■ Input data ■
○ ○ ○ ○
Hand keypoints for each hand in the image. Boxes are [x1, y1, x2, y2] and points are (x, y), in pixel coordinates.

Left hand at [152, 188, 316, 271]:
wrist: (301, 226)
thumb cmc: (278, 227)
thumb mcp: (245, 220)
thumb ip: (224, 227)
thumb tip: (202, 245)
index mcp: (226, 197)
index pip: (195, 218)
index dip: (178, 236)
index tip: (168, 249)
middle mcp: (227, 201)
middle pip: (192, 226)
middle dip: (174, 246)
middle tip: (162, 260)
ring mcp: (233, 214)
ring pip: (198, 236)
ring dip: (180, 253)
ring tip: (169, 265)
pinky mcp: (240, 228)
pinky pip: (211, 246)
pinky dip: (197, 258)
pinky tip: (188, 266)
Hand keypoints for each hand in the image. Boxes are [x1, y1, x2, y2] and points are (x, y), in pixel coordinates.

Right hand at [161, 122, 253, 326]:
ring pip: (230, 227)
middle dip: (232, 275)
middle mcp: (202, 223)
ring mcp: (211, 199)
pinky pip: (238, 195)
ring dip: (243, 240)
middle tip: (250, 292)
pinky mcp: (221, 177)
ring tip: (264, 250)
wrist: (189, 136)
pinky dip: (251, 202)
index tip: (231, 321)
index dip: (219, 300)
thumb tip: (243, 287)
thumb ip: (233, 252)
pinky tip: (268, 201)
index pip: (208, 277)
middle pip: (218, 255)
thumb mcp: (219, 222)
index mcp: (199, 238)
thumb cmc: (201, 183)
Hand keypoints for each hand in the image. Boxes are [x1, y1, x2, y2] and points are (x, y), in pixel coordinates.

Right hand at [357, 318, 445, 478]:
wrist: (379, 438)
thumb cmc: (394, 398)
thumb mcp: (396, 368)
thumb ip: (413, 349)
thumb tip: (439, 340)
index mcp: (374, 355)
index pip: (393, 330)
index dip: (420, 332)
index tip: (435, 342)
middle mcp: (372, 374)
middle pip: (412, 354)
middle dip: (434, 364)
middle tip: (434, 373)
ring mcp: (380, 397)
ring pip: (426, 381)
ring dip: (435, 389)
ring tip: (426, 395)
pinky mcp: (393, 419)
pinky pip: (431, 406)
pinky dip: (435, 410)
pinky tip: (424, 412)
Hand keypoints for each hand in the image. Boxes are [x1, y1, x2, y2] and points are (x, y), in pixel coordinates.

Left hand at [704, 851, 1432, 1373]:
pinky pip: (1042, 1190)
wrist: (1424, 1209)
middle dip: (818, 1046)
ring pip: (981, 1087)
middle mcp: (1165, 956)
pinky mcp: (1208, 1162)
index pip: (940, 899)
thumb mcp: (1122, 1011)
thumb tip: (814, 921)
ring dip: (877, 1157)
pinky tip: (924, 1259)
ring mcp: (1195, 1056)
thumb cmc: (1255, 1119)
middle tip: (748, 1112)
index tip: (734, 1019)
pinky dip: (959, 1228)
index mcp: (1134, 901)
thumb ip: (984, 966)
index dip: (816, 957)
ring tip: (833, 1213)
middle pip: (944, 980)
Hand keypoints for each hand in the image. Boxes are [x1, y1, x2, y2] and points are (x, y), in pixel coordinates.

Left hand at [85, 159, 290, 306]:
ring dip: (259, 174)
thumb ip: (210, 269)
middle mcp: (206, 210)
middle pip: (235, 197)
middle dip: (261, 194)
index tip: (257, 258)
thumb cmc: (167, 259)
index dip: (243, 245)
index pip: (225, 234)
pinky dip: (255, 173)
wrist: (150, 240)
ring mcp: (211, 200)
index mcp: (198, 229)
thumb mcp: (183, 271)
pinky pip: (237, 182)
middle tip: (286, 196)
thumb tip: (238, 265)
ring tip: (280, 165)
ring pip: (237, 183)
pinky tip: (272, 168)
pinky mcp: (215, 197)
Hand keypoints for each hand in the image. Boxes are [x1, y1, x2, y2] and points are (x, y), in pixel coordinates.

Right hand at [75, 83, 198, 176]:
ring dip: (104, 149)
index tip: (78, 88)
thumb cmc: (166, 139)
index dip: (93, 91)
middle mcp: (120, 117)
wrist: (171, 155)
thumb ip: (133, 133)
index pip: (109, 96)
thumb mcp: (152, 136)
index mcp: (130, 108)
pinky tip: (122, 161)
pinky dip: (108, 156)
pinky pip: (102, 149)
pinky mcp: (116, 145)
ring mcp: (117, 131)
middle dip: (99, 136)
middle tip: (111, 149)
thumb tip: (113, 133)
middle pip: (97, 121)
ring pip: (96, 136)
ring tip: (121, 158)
○ ○ ○ ○
■ What to do ■
Filter the records above, keeping each line that contains the word "Right".

■ Task output ■
Right hand at [161, 122, 253, 326]:
Right hand at [357, 318, 445, 478]:
Right hand at [75, 83, 198, 176]:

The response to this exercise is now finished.